プロダクトチームにテスト文化を築く方法
テスト文化を築くためのプロセスを見ていきましょう。
ステップ1.テストをコアバリューとして定義する
テストの重要性をチームに伝え、それを会社の目標に設定します。会社全体の価値観に加えて、テストを促進するチームの価値観を作成すること(役職や会社の規模によっては難しい場合もありますが)を検討してみてください。例えば、この価値観には次のような要素を取り入れます。
- 意見ではなくデータを使って意思決定を行う
- 結果やテストを広く共有する(チーム内や会社全体など)
- 小さなテストを実施(リスクを抑えるため)し、イテレーション(反復型開発)を行う
- テストの「失敗」は失敗とせず、 次に進むためのデータと捉える
プロダクトチームによって、適切なコアバリューや優先事項は異なるかもしれませんが、自分の担当するチームでテスト文化を築くためには、テスト文化がどのようなものかを明確にすることから始めましょう。
ステップ2.構造的なテストプロセスを作成する
構造化され、文書化されたテストプロセスは、プロダクトチームがテストを実施し、運営する際のサポートになります。いくらテストが重要でも、テストのやり方を知らなければ何も進みません。
プロセスでは、テストの提案の仕方、優先順位の付け方、文書化のやり方を明確にする必要があります。各テストには仮説、成功指標、そして明確な目標を設定しましょう。
ステップ3.チームに適切なツールを提供する
テストの実施には、チームがデータにアクセスでき、そのデータを分析できるツールを持つ必要があります。データウェアハウスに接続するセルフサービス型の分析ツールであれば、データアナリストの助けを借りることなく、リアルタイムのデータを追跡し分析できます。また、テスト結果に簡単にアクセスできるので、ダッシュボードを作成して組織全体でインサイトを共有することも重要となります。
ステップ4.高速なフィードバックループを作成する
テストはスピーディに進めることで最も効果を発揮します。短い反復サイクルにであれば、チームは新しいインサイトに迅速に適応でき、価値を生まないアイデアに余計な時間を費やさないで済みます。
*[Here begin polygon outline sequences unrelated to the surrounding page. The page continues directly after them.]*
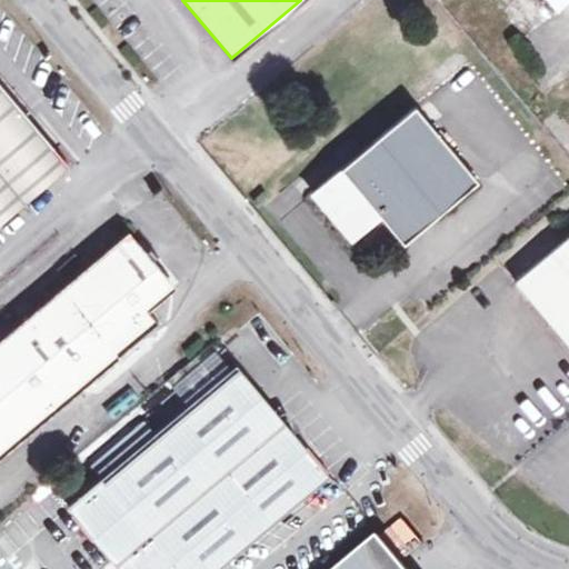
[(568,0),(540,0),(556,17),(568,5),(568,0)]
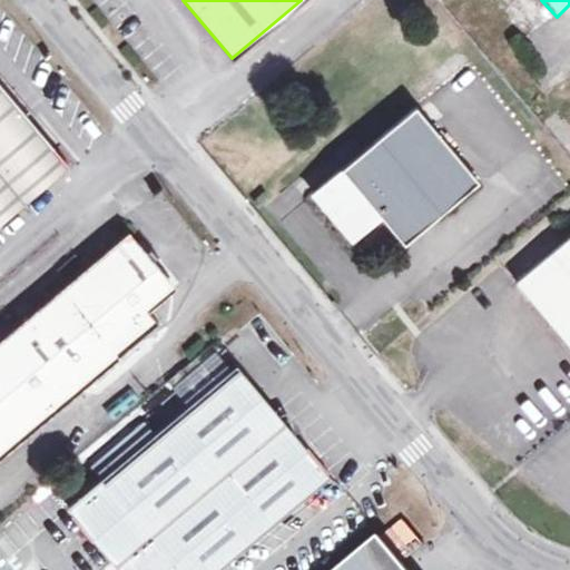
[(0,223),(68,165),(0,85),(0,223)]
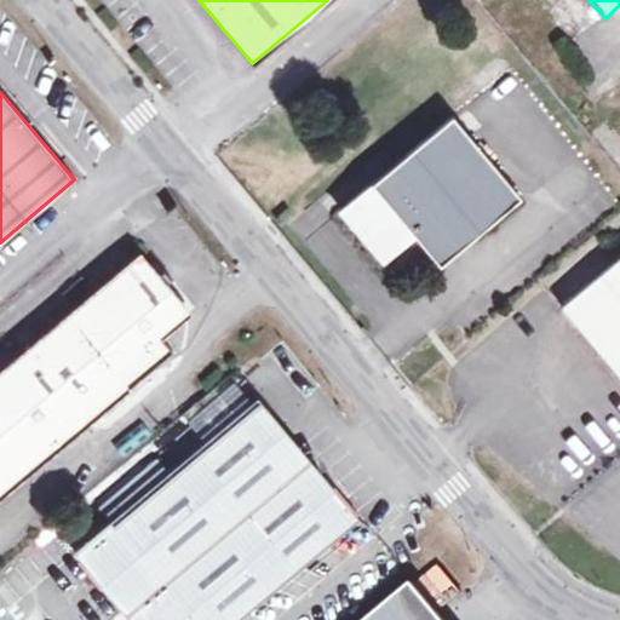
[(448,207),(474,237),(521,199),(453,118),(343,210),(385,262),(415,236),(448,207)]
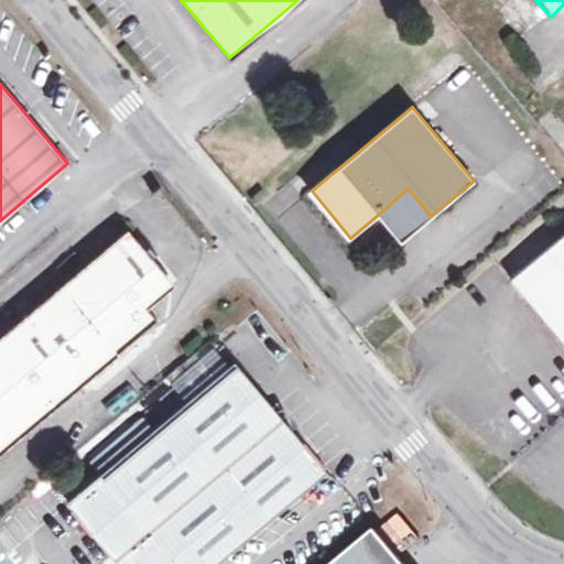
[(408,188),(378,215),(400,241),(431,216),(408,188)]
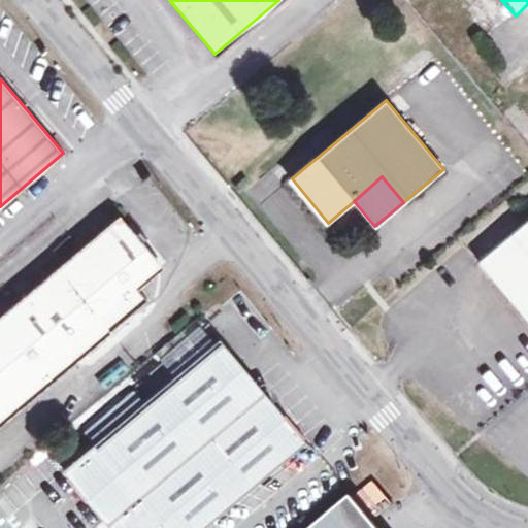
[(0,422),(146,300),(137,290),(162,268),(120,219),(0,319),(0,422)]
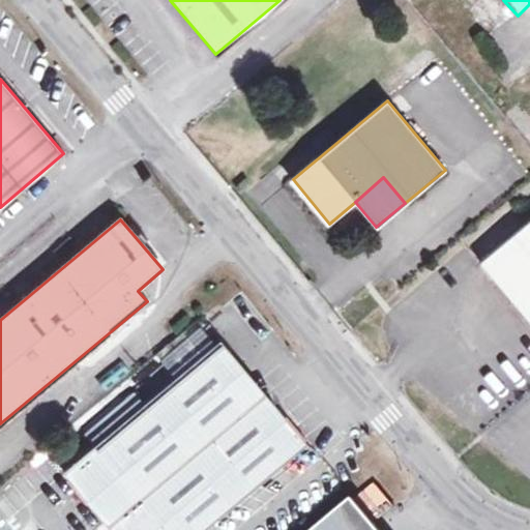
[(529,219),(480,261),(529,319),(529,219)]
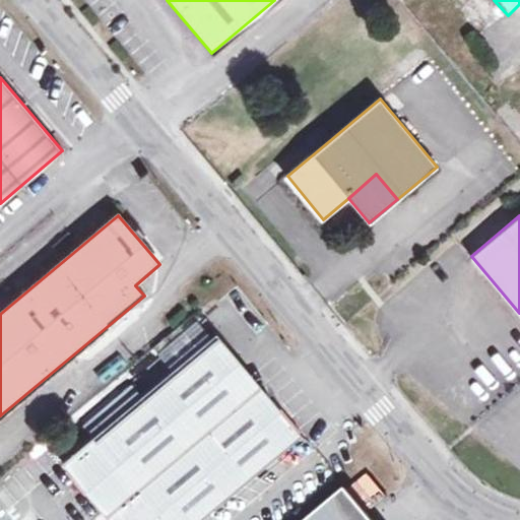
[(99,423),(104,429),(61,464),(108,519),(197,519),(300,435),(233,355),(219,339),(140,403),(132,393),(99,423)]
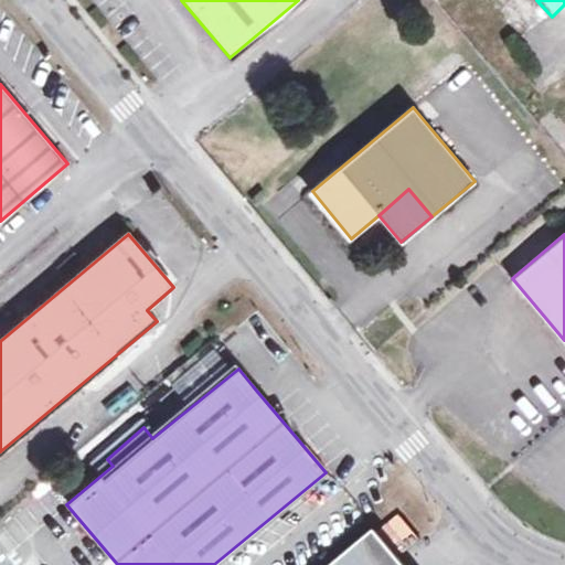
[(403,553),(422,534),(398,510),(380,529),(403,553)]
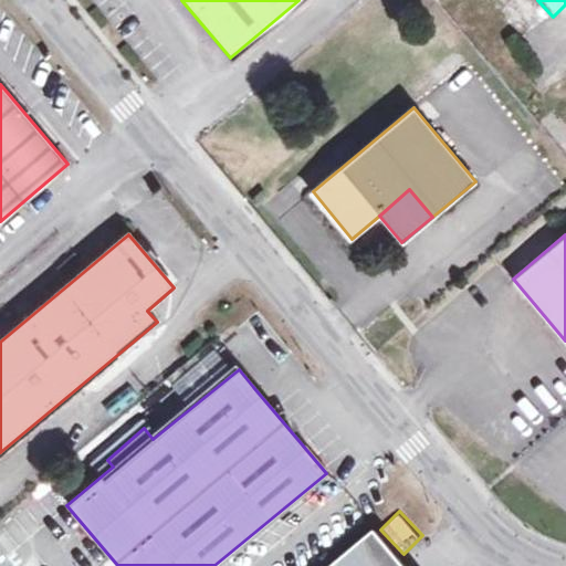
[(402,565),(377,535),(339,565),(402,565)]
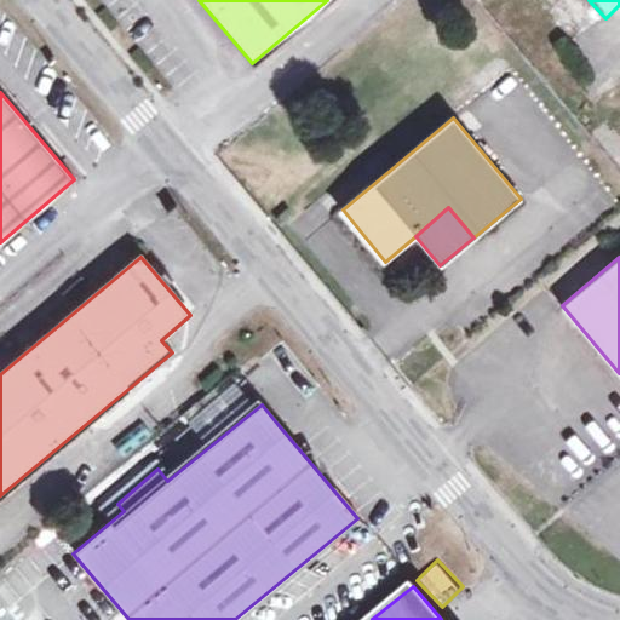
All buildings are outlined.
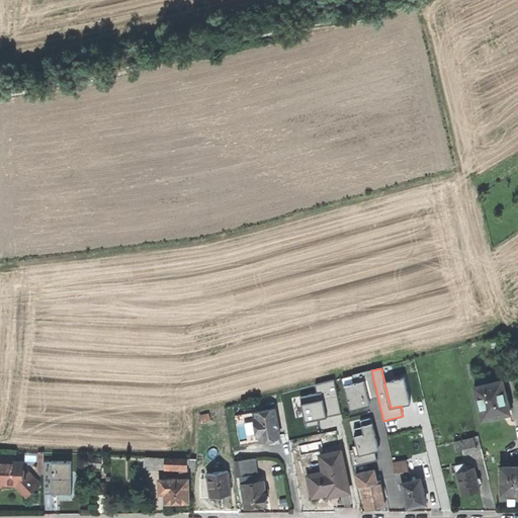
[(364,380),(369,399),(377,397),(371,370),(353,374),(355,382),(364,380)]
テストに関してのディスカッションを毎日または毎週のミーティングに組み込んで、アイデアをブレインストーミングしたり、進捗を共有したりします。また、ポストモーテム(改善点を見つける会議)を推進して、学んだ教訓を文書化し、その学びを今後の実験に活かすことも重要です。
ステップ5.テストの取り組みに報奨を与える
ポジティブなフィードバックは、確実に持続的な良い変化を生み出す最も効果的な方法です。たとえ結果が成功につながらなくても、しっかり構築されたテストを実施したチームを褒めてあげましょう。失敗したテストから得られた学びに価値がある、という考えを強化します。テストをパフォーマンスレビューとして取り入れ、チームメンバーがテストを自分の仕事にとって重要であることを理解してもらえるようにしましょう。
テストの事例:Spotify
音楽ストリーミングプラットフォームのSpotifyは、大規模なテストを行うことで知られています。実際に、年間250回以上のテストを実施しており、この広範なテスト文化は、企業の成功の大きな要因となっています。
Spotifyのブログでは、「透明性とコラボレーションの文化を育んできました。各テストのバリアント(バージョン)を詳細に検討し、エラーを最小限に抑え、すべてのリリースにおいて、ユーザー体験の向上のための貴重かつ実行可能なインサイトを確実に得られるようにしています」と語っています。